November is Bladder Health Month
In Honor of Bladder Health Month, We Asked Christina Kim, M.D., FAAP, to Highlight a Common Condition that Affects Both Children and Adults.
Urinary tract infections (UTIs) are one of the most common infections in pediatrics. It accounts for approximately 1.5 million outpatient visits in the United States every year. It occurs in 11% of girls and 4% of boys.
There are some noted risk factors for developing UTIs. In the first year of life, uncircumcised boys have a higher rate of UTIs.After 6 months of age, girls have a higher risk of developing UTIs. Other factors that increase the chance of UTIs include: urinary reflux, being immunocompromised, dysfunctional voiding, constipation and sexual activity.
UTIs are classified as simple bladder infections or complicated kidney infections.
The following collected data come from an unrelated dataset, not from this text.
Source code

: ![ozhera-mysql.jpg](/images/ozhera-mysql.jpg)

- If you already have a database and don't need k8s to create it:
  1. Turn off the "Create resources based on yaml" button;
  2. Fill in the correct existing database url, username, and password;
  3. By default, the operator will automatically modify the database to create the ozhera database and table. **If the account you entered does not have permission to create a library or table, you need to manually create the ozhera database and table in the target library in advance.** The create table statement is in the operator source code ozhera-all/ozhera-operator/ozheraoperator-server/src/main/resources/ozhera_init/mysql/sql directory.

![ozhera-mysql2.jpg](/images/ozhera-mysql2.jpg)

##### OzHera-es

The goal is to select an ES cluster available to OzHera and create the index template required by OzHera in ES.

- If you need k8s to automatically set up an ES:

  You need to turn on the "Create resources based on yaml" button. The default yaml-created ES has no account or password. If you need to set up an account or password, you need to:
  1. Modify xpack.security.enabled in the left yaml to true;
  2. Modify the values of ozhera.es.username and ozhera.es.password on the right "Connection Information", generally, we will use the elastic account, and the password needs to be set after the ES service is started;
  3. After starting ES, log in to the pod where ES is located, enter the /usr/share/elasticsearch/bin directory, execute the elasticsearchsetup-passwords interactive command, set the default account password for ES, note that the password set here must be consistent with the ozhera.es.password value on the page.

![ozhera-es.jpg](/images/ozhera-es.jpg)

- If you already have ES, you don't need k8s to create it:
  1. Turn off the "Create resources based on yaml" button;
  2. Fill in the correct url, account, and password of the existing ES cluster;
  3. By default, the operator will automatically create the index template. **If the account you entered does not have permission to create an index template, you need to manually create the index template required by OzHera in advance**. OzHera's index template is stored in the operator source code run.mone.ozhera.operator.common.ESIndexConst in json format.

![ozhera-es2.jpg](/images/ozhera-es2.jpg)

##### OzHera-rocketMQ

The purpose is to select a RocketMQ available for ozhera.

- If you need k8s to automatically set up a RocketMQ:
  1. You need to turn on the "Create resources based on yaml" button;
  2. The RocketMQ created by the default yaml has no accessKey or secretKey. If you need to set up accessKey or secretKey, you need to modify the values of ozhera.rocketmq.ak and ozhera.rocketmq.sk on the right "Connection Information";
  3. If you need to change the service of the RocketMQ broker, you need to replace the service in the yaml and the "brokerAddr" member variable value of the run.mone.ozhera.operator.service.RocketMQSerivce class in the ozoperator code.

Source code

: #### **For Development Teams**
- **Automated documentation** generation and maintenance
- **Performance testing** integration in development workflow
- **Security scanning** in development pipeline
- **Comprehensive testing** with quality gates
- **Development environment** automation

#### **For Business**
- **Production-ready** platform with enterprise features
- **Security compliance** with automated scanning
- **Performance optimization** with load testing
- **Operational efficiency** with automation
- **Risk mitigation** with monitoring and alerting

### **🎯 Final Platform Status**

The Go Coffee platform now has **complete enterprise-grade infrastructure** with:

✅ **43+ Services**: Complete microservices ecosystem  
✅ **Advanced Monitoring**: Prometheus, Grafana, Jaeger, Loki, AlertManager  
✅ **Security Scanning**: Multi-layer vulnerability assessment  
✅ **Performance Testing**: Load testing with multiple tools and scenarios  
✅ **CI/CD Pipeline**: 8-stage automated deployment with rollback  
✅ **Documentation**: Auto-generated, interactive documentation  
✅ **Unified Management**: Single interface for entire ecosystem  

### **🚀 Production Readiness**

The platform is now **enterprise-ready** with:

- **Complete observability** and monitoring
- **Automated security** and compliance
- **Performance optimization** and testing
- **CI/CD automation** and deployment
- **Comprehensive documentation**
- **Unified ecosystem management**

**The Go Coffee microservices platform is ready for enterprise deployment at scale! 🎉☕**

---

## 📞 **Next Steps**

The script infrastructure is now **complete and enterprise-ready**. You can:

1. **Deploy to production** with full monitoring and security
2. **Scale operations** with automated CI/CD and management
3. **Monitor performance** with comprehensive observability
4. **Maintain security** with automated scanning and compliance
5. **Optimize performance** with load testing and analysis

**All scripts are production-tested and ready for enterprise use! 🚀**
Simple bladder infections typically present with urinary frequency, urgency or discomfort when urinating. Complicated kidney infections typically present with fever greater than 101.5 F, back pain and/or vomiting.
Diagnosis of a UTI is best done with reliable testing. In infants and children who are not toilet-trained, the American Academy of Pediatrics recommends collecting urine by catheterization or with a bladder aspiration.A clean catch urine is primarily helpful when results are negative. A clean catch midstream urine collection is appropriate for toilet-trained children.
When a UTI is confirmed, choosing an appropriate treatment plan is important. Resistance to antibiotics is related to various factors. There is conflicting data regarding the best course of antibiotic treatments.But simple UTIs are typically treated with three to seven days of antibiotics, and complicated UTIs are treated for 10-14 days.
Our goal is not only prevention of UTIs, but also focused treatment to treat UTIs when they occur.